USO parent company ECD's second amended joint plan of liquidation has been confirmed by the court. The confirmation order is expected to be finalised on August, 14 assuming no appeals of the order before that time. The plan will then be effective.
The plan proposed received overwhelming support from the voting creditors and is seen as a significant advancement of the company's efforts to maximise the return to its creditors through an efficient administration of its bankruptcy cases. The plan allows for the treatment of claims against ECD and USO and equity interests in ECD.
The companies have also completed the sales of their machinery, equipment and inventory, and are in the process of selling their intellectual property, real estate holdings, interest in Ovonyx and other assets. The plan stipulates a liquidation trust to complete the liquidation, wind up ECD and USO affairs and thereafter distribute the cash to creditors of each company on a consolidated basis.
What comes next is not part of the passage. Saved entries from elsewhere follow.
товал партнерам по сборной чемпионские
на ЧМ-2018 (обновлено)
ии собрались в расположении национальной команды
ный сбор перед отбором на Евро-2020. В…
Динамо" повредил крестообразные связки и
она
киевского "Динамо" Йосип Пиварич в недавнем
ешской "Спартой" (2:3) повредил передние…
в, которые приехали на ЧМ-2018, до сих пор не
A warranty trust has also been established to settle claims. Both liquidation and warranty trusts will be managed by an oversight committee comprised of selected unsecured creditors. On the effective date of the plan, all equity interests in ECD will be cancelled.
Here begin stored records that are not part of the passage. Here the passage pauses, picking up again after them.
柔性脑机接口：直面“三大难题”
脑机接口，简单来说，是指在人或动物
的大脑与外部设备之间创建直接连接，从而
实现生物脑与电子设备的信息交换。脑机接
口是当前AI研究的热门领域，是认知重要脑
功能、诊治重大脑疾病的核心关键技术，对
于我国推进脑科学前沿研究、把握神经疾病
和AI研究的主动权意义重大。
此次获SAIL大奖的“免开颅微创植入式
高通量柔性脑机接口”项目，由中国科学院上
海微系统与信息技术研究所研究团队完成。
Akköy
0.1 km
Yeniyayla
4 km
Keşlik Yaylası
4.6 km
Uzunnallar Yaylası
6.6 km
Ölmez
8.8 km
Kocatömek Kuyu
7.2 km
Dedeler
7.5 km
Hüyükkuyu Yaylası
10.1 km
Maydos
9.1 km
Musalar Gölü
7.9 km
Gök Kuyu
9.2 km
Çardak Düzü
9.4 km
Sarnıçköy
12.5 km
On February 14, 2012, ECD and its subsidiaries, USO and Solar Integrated Technologies, Inc. (SIT) filed for bankruptcy in the U.S. Bankruptcy Court for the Eastern District of Michigan. ECD took these actions to facilitate a sale of the USO business in a manner that enables USO to be competitive and viable for the long-run. During the bankruptcy and sale process, USO will continue to operate and serve its customers while moving forward on its development of advanced nano-crystalline silicon photovoltaics.